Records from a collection
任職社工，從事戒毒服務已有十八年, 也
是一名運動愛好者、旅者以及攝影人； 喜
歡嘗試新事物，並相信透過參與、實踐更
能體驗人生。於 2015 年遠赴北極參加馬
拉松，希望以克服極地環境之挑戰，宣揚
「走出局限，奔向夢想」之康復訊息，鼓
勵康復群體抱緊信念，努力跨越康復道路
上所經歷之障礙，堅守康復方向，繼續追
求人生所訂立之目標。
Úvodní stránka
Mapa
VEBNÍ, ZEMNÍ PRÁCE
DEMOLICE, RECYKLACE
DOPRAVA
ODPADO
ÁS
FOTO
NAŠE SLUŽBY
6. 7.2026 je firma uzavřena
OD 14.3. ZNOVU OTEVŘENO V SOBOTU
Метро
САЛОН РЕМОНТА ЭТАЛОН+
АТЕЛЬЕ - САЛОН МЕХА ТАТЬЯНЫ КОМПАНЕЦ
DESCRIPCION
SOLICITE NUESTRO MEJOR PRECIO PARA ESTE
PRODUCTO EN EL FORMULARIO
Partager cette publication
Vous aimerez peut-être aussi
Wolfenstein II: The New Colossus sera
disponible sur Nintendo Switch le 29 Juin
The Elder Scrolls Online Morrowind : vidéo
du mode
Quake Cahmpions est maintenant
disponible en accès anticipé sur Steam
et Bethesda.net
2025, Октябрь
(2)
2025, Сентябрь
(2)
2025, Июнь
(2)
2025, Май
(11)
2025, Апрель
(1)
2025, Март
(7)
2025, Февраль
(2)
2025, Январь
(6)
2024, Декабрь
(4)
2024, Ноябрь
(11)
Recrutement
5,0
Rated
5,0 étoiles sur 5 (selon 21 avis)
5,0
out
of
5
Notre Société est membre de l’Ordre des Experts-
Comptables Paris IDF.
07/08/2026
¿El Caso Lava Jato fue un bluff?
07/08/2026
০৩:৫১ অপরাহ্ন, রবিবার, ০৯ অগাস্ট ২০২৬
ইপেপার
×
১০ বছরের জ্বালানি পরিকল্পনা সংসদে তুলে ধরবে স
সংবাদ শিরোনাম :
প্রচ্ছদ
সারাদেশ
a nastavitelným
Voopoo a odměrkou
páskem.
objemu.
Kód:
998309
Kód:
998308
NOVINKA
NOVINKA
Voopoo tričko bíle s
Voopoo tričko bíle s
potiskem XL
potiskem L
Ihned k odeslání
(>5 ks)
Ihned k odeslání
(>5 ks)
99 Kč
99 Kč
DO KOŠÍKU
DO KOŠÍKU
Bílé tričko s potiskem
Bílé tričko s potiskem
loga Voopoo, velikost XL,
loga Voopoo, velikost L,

## Task prompt
Every line in the entries above that mentions the word "velikost" must be shown.

## Solution to this problem
loga Voopoo, velikost XL,
loga Voopoo, velikost L,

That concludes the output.